Hard Disk and File System Recommendations

Hard Drive Prep

Ceph aims for data safety, which means that when the Ceph Client receives notice that data was written to a storage drive, that data was actually written to the storage drive. For old kernels (<2.6.33), disable the write cache if the journal is on a raw drive. Newer kernels should work fine.

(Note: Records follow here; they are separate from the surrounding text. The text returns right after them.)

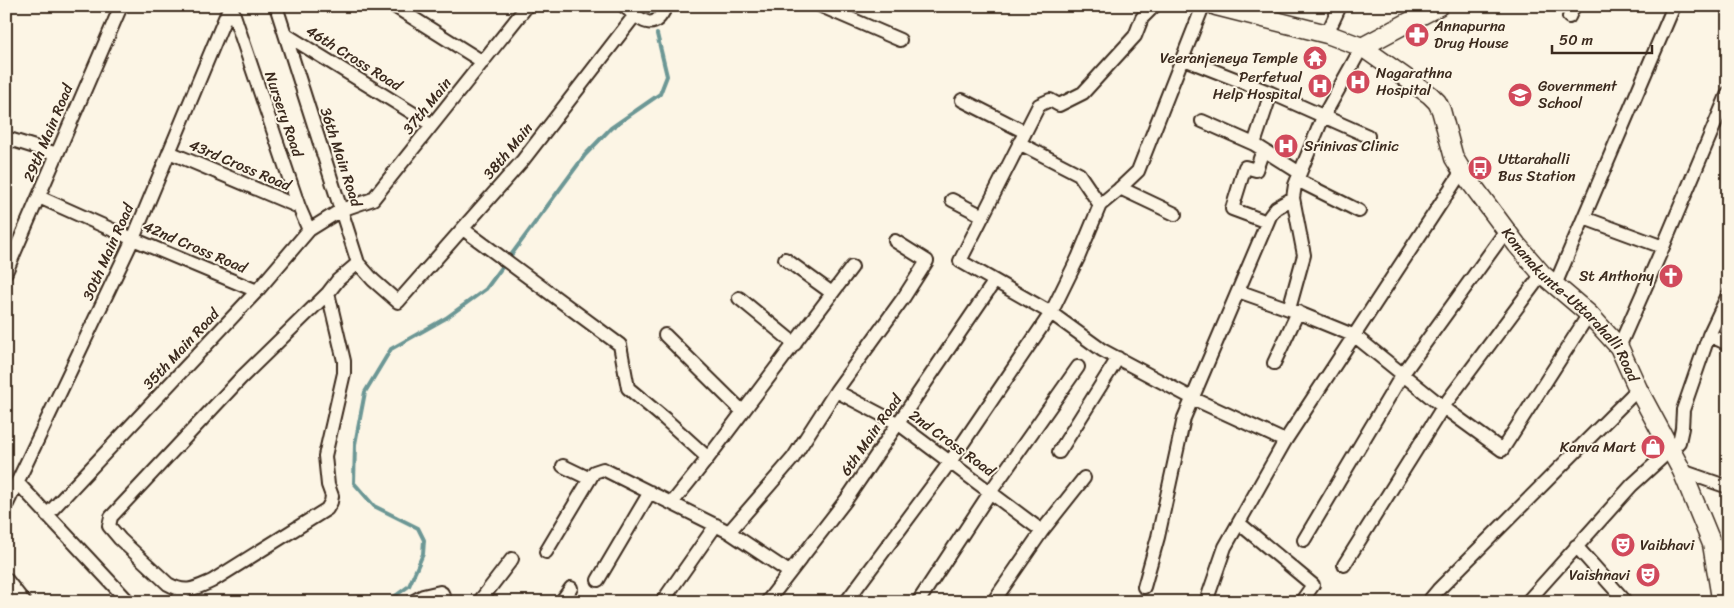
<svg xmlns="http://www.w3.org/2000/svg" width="1734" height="608" font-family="Sriracha,sans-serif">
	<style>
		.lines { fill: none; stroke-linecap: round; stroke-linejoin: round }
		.stream { stroke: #6c9795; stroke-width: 4 }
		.minor-casing { stroke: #3b2a1e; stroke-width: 16 }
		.secondary-casing { stroke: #3b2a1e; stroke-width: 21 }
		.minor { stroke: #fcf5e5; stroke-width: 12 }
		.secondary { stroke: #fcf5e5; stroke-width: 18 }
		.labels { text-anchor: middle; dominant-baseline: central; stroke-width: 4; stroke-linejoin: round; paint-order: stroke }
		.poi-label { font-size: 15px; fill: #3b2a1e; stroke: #fcf5e5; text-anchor: start }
		.street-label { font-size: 15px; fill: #3b2a1e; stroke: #fcf5e5 }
	</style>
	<rect width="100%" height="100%" fill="#fcf5e5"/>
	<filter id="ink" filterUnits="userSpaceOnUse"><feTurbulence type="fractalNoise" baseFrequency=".02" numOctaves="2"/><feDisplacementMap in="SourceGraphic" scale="10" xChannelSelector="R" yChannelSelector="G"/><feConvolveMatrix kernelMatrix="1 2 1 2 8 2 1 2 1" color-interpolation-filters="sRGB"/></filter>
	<g filter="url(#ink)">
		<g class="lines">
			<path class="stream" d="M 646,6 L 651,10 L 652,12 L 654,6
				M 387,602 L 409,586 L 423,554 L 424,540 L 418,528 L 374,506 L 354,483 L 355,444 L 365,392 L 391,349 L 446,318 L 486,289 L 585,155 L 611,128 L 660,94 L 667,76 L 657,34"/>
			<defs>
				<path id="minor" d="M 231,6 L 299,207 L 309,230
					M 276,6 L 358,263 L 373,280 L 398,302 L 523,160 L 635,15
					M 394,6 L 483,62
					M 624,6 C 642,21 654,34 666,6
					M 821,6 L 900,40
					M 1154,6 L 1142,18 L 1135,36 L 1083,93 L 1059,105 L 1050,100 L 1039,105 L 960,261 L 1051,313 L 1102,350 L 1192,398 L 1285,441
					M 1569,17 L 1574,6
					M 285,34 L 432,125
					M 1327,34 L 1340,6
					M 1184,59 L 1271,93 L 1368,136
					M 962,100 L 1025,132
					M 1202,121 L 1254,144 L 1300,173
					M 6,138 L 57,154
					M 1019,143 L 1079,174 L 1100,205
					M 1254,144 L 1271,93
					M 1263,150 L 1256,170 L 1245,167 L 1232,209 L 1267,222
					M 169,152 L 299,207
					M 1297,180 L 1359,211
					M 1120,188 L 1175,214
					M 39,197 L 133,239 L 257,291
					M 952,200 L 983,216
					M 1584,218 L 1663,247
					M 463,229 L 620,345 L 628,388 L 665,419 L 708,458 L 672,503
					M 785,259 L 832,293
					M 6,272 L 121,6
					M 1555,285 L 1674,6
					M 1238,291 L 1289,309 L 1355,336 L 1443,407 L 1502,450 L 1589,314
					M 328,293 L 241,378 L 111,517 L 109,526 L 120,539 L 168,584 C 186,594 194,589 212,581 L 327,509 L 331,502 L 332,496 L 328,485 L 325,456 L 344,373 L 344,361 L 328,293 L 338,280 L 358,263
					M 739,298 L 795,344
					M 1289,309 L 1304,255 L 1293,198 L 1295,185 L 1323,117 L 1362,47
					M 665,335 L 743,412
					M 1709,335 L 1728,344
					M 1619,347 L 1663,247 L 1728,93
					M 1274,363 L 1298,312
					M 836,391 L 899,424 L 1042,531
					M 1059,452 L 1118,358
					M 708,458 L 852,267
					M 563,466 L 590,479
					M 1682,471 L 1728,487
					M 17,482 L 129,602
					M 6,506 L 133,239 L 230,6
					M 47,515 L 257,291 L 309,230 L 341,210 L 373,199 L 527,6
					M 1240,524 L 1313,585 L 1301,602
					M 729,532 L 793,458 L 836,391 L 904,297 L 927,261 L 895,241
					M 1304,540 L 1402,375 L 1506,231
					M 1576,546 L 1626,602
					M 546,552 L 594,472 L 603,469 L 729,532 L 789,572
					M 1344,565 L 1443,407 L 1542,274
					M 6,579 L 24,602
					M 598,580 L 650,492
					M 1144,587 L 1158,537 L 1184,418 L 1270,216 L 1276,208 L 1293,198
					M 175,602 L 186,590
					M 412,602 L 423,596 L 440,592 L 442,593 L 446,602
					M 479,602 L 512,559
					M 561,602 L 571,588
					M 662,602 L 716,525
					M 767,602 L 846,500 L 994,282
					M 846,602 L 950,462 L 1051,313 L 1078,258 L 1100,205 L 1117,191 L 1138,171 L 1203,6
					M 918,602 L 991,491 L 1078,367
					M 993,602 L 1042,531 L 1084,478
					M 1206,602 L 1225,547 L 1285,441 L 1462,171
					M 1428,602 L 1438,590 L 1638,389
					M 1527,602 L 1632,485 L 1679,442 L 1682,428 L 1683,410 L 1709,335 L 1728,295"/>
				<g id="secondary">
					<path id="s1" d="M 1216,6 L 1327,34 L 1362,47 L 1430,95 L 1437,102 L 1441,110 L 1454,158 L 1462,171 L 1517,245 L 1542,274 L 1589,314 L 1619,347 L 1638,389 L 1682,471 L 1712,544 L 1721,598 L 1720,602"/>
					<path d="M 1362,47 L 1439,6"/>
				</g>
			</defs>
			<use href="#minor" class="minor-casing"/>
			<use href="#secondary" class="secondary-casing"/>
			<use href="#minor" class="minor"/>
			<use href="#secondary" class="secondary"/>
		</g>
	</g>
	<defs>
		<symbol id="pharmacy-disc" viewBox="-11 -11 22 22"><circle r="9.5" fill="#d1495b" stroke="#fcf5e5"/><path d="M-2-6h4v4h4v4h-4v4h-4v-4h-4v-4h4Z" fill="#fff"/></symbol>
		<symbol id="temple-disc" viewBox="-11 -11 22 22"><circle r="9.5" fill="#d1495b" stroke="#fcf5e5"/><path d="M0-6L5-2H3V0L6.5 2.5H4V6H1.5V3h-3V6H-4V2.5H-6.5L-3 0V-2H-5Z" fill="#fff"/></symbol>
		<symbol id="hospital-disc" viewBox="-11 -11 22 22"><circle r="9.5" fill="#d1495b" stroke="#fcf5e5"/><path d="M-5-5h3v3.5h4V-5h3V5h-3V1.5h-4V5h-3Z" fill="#fff"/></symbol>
		<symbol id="school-disc" viewBox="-11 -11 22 22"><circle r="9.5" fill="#d1495b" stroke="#fcf5e5"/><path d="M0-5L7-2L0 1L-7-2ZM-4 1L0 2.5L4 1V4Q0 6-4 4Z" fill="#fff"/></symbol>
		<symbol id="bus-disc" viewBox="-11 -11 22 22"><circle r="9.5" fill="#d1495b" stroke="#fcf5e5"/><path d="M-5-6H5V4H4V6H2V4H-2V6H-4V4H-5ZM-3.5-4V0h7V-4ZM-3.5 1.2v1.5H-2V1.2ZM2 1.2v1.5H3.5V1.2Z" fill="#fff"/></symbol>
		<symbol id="church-disc" viewBox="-11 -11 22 22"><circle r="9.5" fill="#d1495b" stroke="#fcf5e5"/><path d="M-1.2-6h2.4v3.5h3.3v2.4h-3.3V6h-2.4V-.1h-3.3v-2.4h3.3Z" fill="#fff"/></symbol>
		<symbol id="shop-disc" viewBox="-11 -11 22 22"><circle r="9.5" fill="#d1495b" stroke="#fcf5e5"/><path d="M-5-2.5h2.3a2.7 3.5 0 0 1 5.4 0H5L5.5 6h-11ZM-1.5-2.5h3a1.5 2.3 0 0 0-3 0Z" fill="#fff"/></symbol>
		<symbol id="theatre-disc" viewBox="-11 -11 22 22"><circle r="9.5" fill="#d1495b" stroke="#fcf5e5"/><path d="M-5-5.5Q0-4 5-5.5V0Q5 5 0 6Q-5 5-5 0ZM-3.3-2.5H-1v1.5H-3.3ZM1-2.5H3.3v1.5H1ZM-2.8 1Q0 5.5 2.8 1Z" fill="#fff"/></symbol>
	</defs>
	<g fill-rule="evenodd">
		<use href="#pharmacy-disc" x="1403" y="21" width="28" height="28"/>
		<use href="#temple-disc" x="1301" y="44" width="28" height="28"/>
		<use href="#hospital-disc" x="1344" y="68" width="28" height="28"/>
		<use href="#hospital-disc" x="1306" y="72" width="28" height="28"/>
		<use href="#school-disc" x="1506" y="81" width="28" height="28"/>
		<use href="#hospital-disc" x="1272" y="132" width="28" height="28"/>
		<use href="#bus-disc" x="1466" y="154" width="28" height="28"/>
		<use href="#church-disc" x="1657" y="262" width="28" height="28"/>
		<use href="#shop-disc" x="1639" y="433" width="28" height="28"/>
		<use href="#theatre-disc" x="1609" y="531" width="28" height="28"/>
		<use href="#theatre-disc" x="1634" y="561" width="28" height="28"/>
	</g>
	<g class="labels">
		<g class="poi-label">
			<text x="1434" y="26">Annapurna<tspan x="1434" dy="17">Drug House</tspan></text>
			<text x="1298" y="58" text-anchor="end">Veeranjeneya Temple</text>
			<text x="1376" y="73">Nagarathna<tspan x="1376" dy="17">Hospital</tspan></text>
			<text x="1302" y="77" text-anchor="end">Perfetual<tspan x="1302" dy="17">Help Hospital</tspan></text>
			<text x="1538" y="86">Government<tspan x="1538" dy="17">School</tspan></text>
			<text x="1304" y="146">Srinivas Clinic</text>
			<text x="1498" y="159">Uttarahalli<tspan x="1498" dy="17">Bus Station</tspan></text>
			<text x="1654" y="276" text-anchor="end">St Anthony</text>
			<text x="1636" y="447" text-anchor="end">Kanva Mart</text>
			<text x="1640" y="545">Vaibhavi</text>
			<text x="1630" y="575" text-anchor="end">Vaishnavi</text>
		</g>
		<g class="street-label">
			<text transform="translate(354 58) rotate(32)">46th Cross Road</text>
			<text transform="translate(427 106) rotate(-51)">37th Main</text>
			<text transform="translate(284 114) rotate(71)">Nursery Road</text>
			<text transform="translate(48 133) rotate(-67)">29th Main Road</text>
			<text transform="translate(508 151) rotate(-50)">38th Main</text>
			<text transform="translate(341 157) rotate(72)">36th Main Road</text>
			<text transform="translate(240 165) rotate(23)">43rd Cross Road</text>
			<text transform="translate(195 247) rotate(23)">42nd Cross Road</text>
			<text transform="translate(108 252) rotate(-66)">30th Main Road</text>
			<text stroke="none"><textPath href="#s1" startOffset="492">Konanakunte-Uttarahalli Road</textPath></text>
			<text transform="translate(181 349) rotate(-47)">35th Main Road</text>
			<text transform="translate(871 435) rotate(-55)">6th Main Road</text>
			<text transform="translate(952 443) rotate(36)">2nd Cross Road</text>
		</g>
	</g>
	<rect width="1734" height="608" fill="none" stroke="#fcf5e5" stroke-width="25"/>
	<rect x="12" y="12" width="1709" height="583" fill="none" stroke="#3b2a1e" stroke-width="2" filter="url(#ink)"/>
	<path d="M1552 45v8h100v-8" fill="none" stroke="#3b2a1e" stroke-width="2.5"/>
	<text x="1559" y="45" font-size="15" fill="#3b2a1e" stroke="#fcf5e5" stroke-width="4" paint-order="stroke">50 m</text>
</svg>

Use hdparm to disable write caching on the hard disk:

sudo hdparm -W 0 /dev/hda 0

In production environments, we recommend running a Ceph OSD Daemon with separate drives for the operating system and the data. If you run data and an operating system on a single disk, we recommend creating a separate partition for your data.

Filesystems

Ceph OSD Daemons rely heavily upon the stability and performance of the underlying filesystem.

Note

We currently recommend XFS for production deployments. We recommend btrfs for testing, development, and any non-critical deployments. We believe that btrfs has the correct feature set and roadmap to serve Ceph in the long-term, but XFS and ext4 provide the necessary stability for today’s deployments. btrfs development is proceeding rapidly: users should be comfortable installing the latest released upstream kernels and be able to track development activity for critical bug fixes.

Ceph OSD Daemons depend on the Extended Attributes (XATTRs) of the underlying file system for various forms of internal object state and metadata. The underlying filesystem must provide sufficient capacity for XATTRs. btrfs does not bound the total xattr metadata stored with a file. XFS has a relatively large limit (64 KB) that most deployments won’t encounter, but the ext4 is too small to be usable.

You should always add the following line to the [osd] section of your ceph.conf file for ext4 filesystems; you can optionally use it for btrfs and XFS.:

filestore xattr use omap = true

Filesystem Background Info

The XFS, btrfs and ext4 file systems provide numerous advantages in highly scaled data storage environments when compared to ext3.

XFS, btrfs and ext4 are journaling file systems, which means that they are more robust when recovering from crashes, power outages, etc. These filesystems journal all of the changes they will make before performing writes.

XFS was developed for Silicon Graphics, and is a mature and stable filesystem. By contrast, btrfs is a relatively new file system that aims to address the long-standing wishes of system administrators working with large scale data storage environments. btrfs has some unique features and advantages compared to other Linux filesystems.

btrfs is a copy-on-write filesystem. It supports file creation timestamps and checksums that verify metadata integrity, so it can detect bad copies of data and fix them with the good copies. The copy-on-write capability means that btrfs can support snapshots that are writable. btrfs supports transparent compression and other features.

btrfs also incorporates multi-device management into the file system, which enables you to support heterogeneous disk storage infrastructure, data allocation policies. The community also aims to provide fsck, deduplication, and data encryption support in the future. This compelling list of features makes btrfs the ideal choice for Ceph clusters.